After a trial, the district judge concluded, as his assigned written reasons disclose, that the evidence was insufficient to support the allegations of plaintiffs. Accordingly, he rendered judgment decreeing the property to belong to the community, and recognized plaintiffs as being entitled to a one-half interest therein and the defendants the other one-half. The trial judge did not pass on the alternative claim for $2,600. Plaintiffs appealed suspensively from the judgment to the Supreme Court, which held that it had no jurisdiction of the matter, and transferred the appeal to this court pursuant to Act No. 19 of 1912. See 215 La. 791, 41 So.2d 682.

Whilst the matter was pending in the Supreme Court, plaintiffs-appellants, by way of formal exception, pleaded that whatever claim defendants had to the property was barred by the prescription of five years. The exception is grounded on the theory that, whereas Charles A. Bianchi and Mrs. Furlong made no attack upon their father's will, and remained silent for more than five years after it was probated, their claim to an interest in the property is extinguished by virtue of the prescription established by R.C.C. art. 3542, which provides:

"The following actions are prescribed by five years:

"That for the nullity or rescission of contracts, testaments or other acts.

"That for the reduction of excessive donations. * * *"

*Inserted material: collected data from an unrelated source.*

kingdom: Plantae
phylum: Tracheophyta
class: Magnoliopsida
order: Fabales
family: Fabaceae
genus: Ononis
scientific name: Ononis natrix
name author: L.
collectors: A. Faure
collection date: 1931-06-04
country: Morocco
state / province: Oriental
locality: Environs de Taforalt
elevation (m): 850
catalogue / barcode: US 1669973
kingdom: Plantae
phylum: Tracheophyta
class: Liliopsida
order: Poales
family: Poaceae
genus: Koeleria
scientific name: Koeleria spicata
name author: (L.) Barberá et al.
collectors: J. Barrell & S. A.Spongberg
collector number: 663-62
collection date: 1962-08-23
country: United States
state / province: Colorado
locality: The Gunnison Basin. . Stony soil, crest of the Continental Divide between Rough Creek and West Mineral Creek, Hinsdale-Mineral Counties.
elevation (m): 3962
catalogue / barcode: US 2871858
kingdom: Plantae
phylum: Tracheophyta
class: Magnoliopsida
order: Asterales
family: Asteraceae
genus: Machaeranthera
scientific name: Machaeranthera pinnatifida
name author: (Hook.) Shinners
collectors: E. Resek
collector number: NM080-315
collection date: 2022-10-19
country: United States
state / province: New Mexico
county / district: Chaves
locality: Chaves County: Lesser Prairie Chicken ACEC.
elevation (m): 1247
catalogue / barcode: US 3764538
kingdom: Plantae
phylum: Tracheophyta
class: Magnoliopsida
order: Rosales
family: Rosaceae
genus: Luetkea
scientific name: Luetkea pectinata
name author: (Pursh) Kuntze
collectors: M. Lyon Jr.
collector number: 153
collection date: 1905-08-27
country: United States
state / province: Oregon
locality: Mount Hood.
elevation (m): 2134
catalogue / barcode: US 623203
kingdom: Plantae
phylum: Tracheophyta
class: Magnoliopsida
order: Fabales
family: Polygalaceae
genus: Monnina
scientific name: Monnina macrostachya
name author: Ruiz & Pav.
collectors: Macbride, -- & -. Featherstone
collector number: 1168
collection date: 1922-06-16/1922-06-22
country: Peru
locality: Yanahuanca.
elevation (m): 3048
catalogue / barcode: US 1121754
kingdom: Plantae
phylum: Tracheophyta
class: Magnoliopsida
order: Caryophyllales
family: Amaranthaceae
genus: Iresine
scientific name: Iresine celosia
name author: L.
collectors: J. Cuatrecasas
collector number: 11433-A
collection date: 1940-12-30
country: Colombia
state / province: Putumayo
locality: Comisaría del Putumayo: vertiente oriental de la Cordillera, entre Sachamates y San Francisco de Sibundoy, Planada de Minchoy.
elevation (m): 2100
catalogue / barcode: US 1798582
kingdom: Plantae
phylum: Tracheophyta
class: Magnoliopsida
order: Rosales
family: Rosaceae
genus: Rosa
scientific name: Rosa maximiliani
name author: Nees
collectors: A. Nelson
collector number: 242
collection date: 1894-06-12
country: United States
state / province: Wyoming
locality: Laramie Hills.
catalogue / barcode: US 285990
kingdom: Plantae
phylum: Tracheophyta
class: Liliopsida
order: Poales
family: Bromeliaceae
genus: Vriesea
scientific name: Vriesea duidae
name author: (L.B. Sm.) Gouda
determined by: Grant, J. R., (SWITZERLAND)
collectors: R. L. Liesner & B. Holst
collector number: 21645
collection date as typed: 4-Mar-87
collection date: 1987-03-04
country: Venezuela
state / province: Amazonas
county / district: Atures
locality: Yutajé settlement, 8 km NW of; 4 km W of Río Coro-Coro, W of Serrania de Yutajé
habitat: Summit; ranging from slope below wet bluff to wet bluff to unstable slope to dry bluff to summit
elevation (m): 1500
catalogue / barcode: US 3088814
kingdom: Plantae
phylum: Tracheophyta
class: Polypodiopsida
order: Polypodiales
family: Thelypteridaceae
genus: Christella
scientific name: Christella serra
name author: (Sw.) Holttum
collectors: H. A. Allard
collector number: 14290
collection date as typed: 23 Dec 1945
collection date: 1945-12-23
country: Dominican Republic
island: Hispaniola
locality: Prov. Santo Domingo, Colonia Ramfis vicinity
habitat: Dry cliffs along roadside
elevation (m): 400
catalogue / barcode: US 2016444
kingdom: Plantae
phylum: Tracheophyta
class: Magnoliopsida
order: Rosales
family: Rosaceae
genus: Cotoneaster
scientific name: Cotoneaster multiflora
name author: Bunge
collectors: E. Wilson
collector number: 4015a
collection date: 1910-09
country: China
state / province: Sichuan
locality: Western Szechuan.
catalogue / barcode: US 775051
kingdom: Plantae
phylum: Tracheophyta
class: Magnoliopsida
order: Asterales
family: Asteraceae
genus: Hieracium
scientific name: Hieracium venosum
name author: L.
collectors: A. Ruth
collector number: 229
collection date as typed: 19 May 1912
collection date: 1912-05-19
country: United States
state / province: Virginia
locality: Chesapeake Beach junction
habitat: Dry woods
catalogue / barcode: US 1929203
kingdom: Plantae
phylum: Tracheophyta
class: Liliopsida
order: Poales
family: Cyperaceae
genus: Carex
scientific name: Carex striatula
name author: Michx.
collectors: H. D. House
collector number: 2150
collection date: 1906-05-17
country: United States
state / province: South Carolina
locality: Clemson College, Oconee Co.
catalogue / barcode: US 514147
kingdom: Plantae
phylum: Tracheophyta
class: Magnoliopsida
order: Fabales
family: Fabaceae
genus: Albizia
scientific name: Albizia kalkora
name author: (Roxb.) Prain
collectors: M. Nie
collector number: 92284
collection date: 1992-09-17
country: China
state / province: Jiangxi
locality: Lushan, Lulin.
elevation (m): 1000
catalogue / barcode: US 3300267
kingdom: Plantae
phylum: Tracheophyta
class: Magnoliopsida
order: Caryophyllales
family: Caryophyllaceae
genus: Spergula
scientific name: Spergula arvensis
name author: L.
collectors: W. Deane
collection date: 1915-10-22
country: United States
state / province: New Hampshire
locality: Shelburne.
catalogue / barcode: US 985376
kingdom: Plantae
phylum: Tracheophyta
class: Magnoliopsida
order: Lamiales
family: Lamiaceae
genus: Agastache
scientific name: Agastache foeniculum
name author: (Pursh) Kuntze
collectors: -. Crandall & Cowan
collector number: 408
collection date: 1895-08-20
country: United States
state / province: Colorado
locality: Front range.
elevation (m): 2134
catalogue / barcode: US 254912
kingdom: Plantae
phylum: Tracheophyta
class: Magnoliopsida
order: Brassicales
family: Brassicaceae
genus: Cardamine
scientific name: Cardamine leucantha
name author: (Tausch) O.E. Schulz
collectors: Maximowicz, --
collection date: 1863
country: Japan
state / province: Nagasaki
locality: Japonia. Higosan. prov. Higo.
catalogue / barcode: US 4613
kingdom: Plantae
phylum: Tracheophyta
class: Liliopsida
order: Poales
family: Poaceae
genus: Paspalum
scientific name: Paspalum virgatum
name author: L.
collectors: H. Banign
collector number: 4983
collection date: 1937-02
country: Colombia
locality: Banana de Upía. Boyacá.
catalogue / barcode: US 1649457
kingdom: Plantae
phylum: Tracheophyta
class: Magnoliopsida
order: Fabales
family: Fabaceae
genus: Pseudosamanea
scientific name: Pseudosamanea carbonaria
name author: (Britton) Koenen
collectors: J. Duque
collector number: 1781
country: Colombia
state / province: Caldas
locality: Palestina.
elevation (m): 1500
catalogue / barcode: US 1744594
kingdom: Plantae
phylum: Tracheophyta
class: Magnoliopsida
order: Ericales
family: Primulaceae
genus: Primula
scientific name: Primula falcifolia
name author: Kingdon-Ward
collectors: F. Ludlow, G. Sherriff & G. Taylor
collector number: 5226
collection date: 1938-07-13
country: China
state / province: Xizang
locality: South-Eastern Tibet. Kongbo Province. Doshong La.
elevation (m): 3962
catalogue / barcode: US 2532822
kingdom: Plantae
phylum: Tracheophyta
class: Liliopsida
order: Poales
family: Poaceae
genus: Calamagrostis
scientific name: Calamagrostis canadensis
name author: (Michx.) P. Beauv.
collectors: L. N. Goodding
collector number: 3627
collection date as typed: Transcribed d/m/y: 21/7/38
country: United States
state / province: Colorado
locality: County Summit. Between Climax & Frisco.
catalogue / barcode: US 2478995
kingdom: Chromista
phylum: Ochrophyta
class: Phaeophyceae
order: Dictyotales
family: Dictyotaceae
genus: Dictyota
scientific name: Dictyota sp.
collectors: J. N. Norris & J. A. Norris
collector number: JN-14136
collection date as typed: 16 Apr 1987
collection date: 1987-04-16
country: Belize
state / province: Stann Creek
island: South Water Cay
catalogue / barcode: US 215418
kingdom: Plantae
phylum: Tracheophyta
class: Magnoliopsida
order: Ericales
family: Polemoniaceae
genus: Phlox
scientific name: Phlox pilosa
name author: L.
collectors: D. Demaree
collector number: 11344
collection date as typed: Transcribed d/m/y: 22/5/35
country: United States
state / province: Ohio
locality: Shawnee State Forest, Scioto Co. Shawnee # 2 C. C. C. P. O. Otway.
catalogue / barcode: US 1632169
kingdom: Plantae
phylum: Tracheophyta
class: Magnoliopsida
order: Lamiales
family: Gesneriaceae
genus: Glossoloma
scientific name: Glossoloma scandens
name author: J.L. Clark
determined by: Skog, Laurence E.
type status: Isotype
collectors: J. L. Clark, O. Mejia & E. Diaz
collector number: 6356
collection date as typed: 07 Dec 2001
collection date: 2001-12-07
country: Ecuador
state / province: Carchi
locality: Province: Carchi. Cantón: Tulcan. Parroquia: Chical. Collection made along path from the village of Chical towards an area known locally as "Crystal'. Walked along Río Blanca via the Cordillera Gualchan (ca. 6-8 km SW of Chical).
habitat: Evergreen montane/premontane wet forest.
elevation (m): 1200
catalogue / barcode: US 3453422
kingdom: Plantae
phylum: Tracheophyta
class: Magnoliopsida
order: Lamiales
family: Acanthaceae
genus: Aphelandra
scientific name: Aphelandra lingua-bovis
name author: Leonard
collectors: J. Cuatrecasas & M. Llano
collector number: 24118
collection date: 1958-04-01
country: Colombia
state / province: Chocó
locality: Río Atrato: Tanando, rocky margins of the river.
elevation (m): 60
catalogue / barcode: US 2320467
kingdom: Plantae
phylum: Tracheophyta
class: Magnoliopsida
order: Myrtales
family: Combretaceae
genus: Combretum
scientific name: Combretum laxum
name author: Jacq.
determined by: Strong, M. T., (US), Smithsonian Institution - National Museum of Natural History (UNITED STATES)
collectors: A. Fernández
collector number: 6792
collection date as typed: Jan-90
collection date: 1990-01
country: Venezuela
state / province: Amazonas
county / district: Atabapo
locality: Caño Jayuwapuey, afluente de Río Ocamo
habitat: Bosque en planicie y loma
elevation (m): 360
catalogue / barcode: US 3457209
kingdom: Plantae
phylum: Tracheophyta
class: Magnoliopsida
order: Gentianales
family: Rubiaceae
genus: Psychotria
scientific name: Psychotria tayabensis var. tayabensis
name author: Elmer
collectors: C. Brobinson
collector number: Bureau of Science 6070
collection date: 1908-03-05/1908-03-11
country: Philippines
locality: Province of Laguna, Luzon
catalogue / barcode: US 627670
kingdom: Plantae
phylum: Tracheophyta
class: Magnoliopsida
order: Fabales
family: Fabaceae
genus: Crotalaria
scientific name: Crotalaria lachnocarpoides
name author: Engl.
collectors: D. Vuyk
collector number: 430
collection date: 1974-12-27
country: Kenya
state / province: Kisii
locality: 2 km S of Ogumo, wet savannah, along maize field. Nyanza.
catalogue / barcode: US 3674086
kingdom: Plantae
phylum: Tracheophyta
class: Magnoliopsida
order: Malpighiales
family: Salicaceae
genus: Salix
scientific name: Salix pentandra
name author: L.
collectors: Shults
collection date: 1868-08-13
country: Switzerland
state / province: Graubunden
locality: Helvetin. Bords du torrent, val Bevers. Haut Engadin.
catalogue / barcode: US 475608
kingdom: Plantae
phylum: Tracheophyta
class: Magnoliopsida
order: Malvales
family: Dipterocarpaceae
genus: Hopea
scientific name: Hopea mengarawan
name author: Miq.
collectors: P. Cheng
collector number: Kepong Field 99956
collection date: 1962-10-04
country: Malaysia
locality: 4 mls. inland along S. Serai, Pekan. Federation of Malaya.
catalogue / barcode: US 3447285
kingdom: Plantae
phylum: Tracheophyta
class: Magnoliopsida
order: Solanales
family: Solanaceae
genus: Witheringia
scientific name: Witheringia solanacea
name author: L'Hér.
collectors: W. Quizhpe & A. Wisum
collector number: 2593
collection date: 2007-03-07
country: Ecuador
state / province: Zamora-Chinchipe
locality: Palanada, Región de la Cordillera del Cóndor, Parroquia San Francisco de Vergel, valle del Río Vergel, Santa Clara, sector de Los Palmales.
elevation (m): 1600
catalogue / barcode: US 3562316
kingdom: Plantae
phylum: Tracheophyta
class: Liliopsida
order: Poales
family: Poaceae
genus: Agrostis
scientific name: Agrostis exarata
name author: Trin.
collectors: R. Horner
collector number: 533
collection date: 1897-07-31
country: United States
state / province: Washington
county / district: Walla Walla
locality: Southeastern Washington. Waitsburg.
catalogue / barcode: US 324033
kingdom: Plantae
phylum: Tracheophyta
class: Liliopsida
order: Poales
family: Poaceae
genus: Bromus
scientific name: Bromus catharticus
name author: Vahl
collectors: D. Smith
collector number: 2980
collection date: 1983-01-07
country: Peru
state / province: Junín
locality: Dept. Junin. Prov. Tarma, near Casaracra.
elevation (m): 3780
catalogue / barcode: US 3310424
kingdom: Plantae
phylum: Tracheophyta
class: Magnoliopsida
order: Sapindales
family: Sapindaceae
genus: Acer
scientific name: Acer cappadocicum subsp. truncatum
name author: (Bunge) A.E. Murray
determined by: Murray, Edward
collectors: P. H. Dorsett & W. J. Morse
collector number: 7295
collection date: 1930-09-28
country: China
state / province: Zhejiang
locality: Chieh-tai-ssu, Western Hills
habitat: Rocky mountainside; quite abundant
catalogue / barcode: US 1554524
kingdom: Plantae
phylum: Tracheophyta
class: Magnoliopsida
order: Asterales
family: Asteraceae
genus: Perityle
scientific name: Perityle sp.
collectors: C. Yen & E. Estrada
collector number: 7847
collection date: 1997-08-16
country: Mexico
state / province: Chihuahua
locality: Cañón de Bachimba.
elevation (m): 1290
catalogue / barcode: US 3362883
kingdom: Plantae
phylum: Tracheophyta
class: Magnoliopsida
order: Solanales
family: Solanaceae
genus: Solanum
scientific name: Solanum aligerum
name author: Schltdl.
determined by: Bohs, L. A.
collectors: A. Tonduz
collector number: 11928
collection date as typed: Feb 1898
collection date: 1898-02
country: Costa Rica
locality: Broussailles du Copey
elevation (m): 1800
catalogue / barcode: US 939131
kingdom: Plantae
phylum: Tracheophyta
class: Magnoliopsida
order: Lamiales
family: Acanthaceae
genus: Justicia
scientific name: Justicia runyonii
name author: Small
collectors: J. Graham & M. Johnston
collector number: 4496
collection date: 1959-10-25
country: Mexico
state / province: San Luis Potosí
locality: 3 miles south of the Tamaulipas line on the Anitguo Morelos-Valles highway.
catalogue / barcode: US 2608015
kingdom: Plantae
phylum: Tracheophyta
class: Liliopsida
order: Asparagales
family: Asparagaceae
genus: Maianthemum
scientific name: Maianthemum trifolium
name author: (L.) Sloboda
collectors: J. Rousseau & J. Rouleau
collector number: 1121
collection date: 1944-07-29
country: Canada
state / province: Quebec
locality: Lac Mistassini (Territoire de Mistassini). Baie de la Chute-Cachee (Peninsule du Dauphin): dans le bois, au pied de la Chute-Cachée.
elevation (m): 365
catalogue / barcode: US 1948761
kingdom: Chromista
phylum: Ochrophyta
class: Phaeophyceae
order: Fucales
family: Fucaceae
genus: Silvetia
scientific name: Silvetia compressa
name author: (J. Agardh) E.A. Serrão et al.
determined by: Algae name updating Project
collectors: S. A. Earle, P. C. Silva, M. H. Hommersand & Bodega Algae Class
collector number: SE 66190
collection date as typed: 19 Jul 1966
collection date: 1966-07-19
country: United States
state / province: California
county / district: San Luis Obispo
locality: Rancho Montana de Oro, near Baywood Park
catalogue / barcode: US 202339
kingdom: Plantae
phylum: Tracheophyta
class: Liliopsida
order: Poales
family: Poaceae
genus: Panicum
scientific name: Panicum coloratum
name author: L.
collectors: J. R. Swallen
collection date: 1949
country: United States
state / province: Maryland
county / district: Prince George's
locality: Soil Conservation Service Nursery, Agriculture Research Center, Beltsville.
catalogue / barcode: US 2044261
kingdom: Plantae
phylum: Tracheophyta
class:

That part of Charles Bianchi's "will" so far as is pertinent here reads thus:

"New Orleans March 4th 1935.
"To whom it May Concern.

"I Charles Bianchi, of sound mind and from my own free will, do hereby assert and acknowledge, that whatever Moveable or Immovable Property which now exist or shall exist at the time of my death is solely the property of my wife Mrs. Anna Valdez Bremerman Bianchi having been acquired by her with her own Paraphernal Funds from the residues of her first husband Bernard Bremerman's estate.

"Although the records will show that the property in question was bought in and during community, which was for reasons better known to myself.

"It is my wish that my wife's Interest will not and shall not be antagonized by anyone. * * *"

*155 A mere reading of the document probated as the last will and testament of Charles Bianchi at once discloses that he made no testamentary disposition whatever of the property acquired during the regime of the community, nor was any direction of disposition made. Bianchi merely stated that whatever property "which now exist(s) or shall exist" at the time of his death is solely the property of his wife acquired by her with her own paraphernal funds received from the estate of Bernhardt Bremerman, her first husband, and that it was his wish that her interest would not be "antagonized."

It is contended on behalf of appellants that even if the property should be found to have belonged to the community, Charles Bianchi indicated the intention of making a donation mortis causa of his interest to Mrs. Bianchi, and that if his children and heirs, the defendants, were aggrieved thereby, they should have instituted an action for a reduction of the donation within the five years, counting from the date of the order of probate. Counsel cite Succession of Dancie, 191 La. 518, 186 So. 14; and Draper v. Van Leer, 197 La. 259, 1 So.2d 513.

This contention is exceedingly farfetched.